→ Exercise instructions:
All of the lines below need to be copied exactly, apart from the pictures.

→ Provided entries:

——

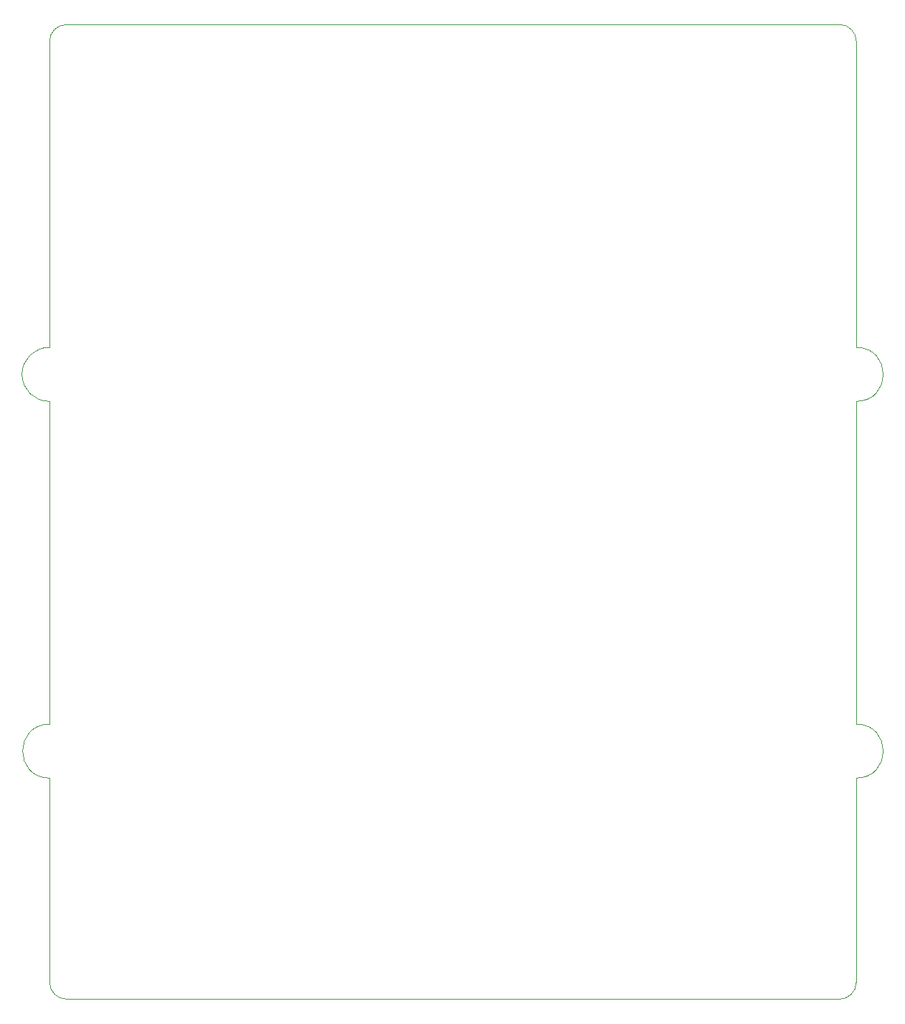
<source format=gbr>
%TF.GenerationSoftware,KiCad,Pcbnew,(6.0.5)*%
%TF.CreationDate,2022-06-02T22:48:02-05:00*%
%TF.ProjectId,rascsi_3p5_holder,72617363-7369-45f3-9370-355f686f6c64,rev?*%
%TF.SameCoordinates,Original*%
%TF.FileFunction,Profile,NP*%
%FSLAX46Y46*%
G04 Gerber Fmt 4.6, Leading zero omitted, Abs format (unit mm)*
G04 Created by KiCad (PCBNEW (6.0.5)) date 2022-06-02 22:48:02*
%MOMM*%
%LPD*%
G01*
G04 APERTURE LIST*
%TA.AperFunction,Profile*%
%ADD10C,0.100000*%
%TD*%
G04 APERTURE END LIST*
D10*
X164500000Y-105450000D02*
G75*
G03*
X164500000Y-111810000I0J-3180000D01*
G01*
X259750000Y-61000000D02*
X259750000Y-24900000D01*
X164500000Y-111810000D02*
X164500000Y-135900000D01*
X164500000Y-24900000D02*
X164500000Y-61000000D01*
X259750000Y-24900000D02*
G75*
G03*
X257750000Y-22900000I-2000000J0D01*
G01*
X259750000Y-111810000D02*
G75*
G03*
X259750000Y-105450000I0J3180000D01*
G01*
X166500000Y-137900000D02*
X257750000Y-137900000D01*
X164500000Y-67360000D02*
X164500000Y-105450000D01*
X259750000Y-135900000D02*
X259750000Y-111810000D01*
X164500000Y-135900000D02*
G75*
G03*
X166500000Y-137900000I2000000J0D01*
G01*
X257750000Y-137900000D02*
G75*
G03*
X259750000Y-135900000I0J2000000D01*
G01*
X164500000Y-61000000D02*
G75*
G03*
X164500000Y-67360000I-77700J-3180000D01*
G01*
X259750000Y-105450000D02*
X259750000Y-67360000D01*
X257750000Y-22900000D02*
X166500000Y-22900000D01*
X166500000Y-22900000D02*
G75*
G03*
X164500000Y-24900000I0J-2000000D01*
G01*
X259750000Y-67360000D02*
G75*
G03*
X259750000Y-61000000I0J3180000D01*
G01*
M02*

</source>
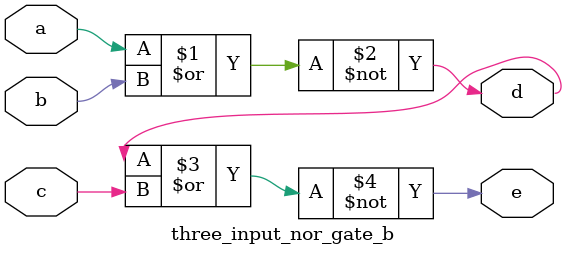
<source format=v>
`timescale 1ns / 1ps

module three_input_nor_gate_b(
    input a,b,c, output d,e
    );
    assign d = ~(a|b);
    assign e = ~(d|c);
endmodule

</source>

——

→ Solution:
<source format=gbr>
%TF.GenerationSoftware,KiCad,Pcbnew,(6.0.5)*%
%TF.CreationDate,2022-06-02T22:48:02-05:00*%
%TF.ProjectId,rascsi_3p5_holder,72617363-7369-45f3-9370-355f686f6c64,rev?*%
%TF.SameCoordinates,Original*%
%TF.FileFunction,Profile,NP*%
%FSLAX46Y46*%
G04 Gerber Fmt 4.6, Leading zero omitted, Abs format (unit mm)*
G04 Created by KiCad (PCBNEW (6.0.5)) date 2022-06-02 22:48:02*
%MOMM*%
%LPD*%
G01*
G04 APERTURE LIST*
%TA.AperFunction,Profile*%
%ADD10C,0.100000*%
%TD*%
G04 APERTURE END LIST*
D10*
X164500000Y-105450000D02*
G75*
G03*
X164500000Y-111810000I0J-3180000D01*
G01*
X259750000Y-61000000D02*
X259750000Y-24900000D01*
X164500000Y-111810000D02*
X164500000Y-135900000D01*
X164500000Y-24900000D02*
X164500000Y-61000000D01*
X259750000Y-24900000D02*
G75*
G03*
X257750000Y-22900000I-2000000J0D01*
G01*
X259750000Y-111810000D02*
G75*
G03*
X259750000Y-105450000I0J3180000D01*
G01*
X166500000Y-137900000D02*
X257750000Y-137900000D01*
X164500000Y-67360000D02*
X164500000Y-105450000D01*
X259750000Y-135900000D02*
X259750000Y-111810000D01*
X164500000Y-135900000D02*
G75*
G03*
X166500000Y-137900000I2000000J0D01*
G01*
X257750000Y-137900000D02*
G75*
G03*
X259750000Y-135900000I0J2000000D01*
G01*
X164500000Y-61000000D02*
G75*
G03*
X164500000Y-67360000I-77700J-3180000D01*
G01*
X259750000Y-105450000D02*
X259750000Y-67360000D01*
X257750000Y-22900000D02*
X166500000Y-22900000D01*
X166500000Y-22900000D02*
G75*
G03*
X164500000Y-24900000I0J-2000000D01*
G01*
X259750000Y-67360000D02*
G75*
G03*
X259750000Y-61000000I0J3180000D01*
G01*
M02*

</source>
<source format=v>
`timescale 1ns / 1ps

module three_input_nor_gate_b(
    input a,b,c, output d,e
    );
    assign d = ~(a|b);
    assign e = ~(d|c);
endmodule

</source>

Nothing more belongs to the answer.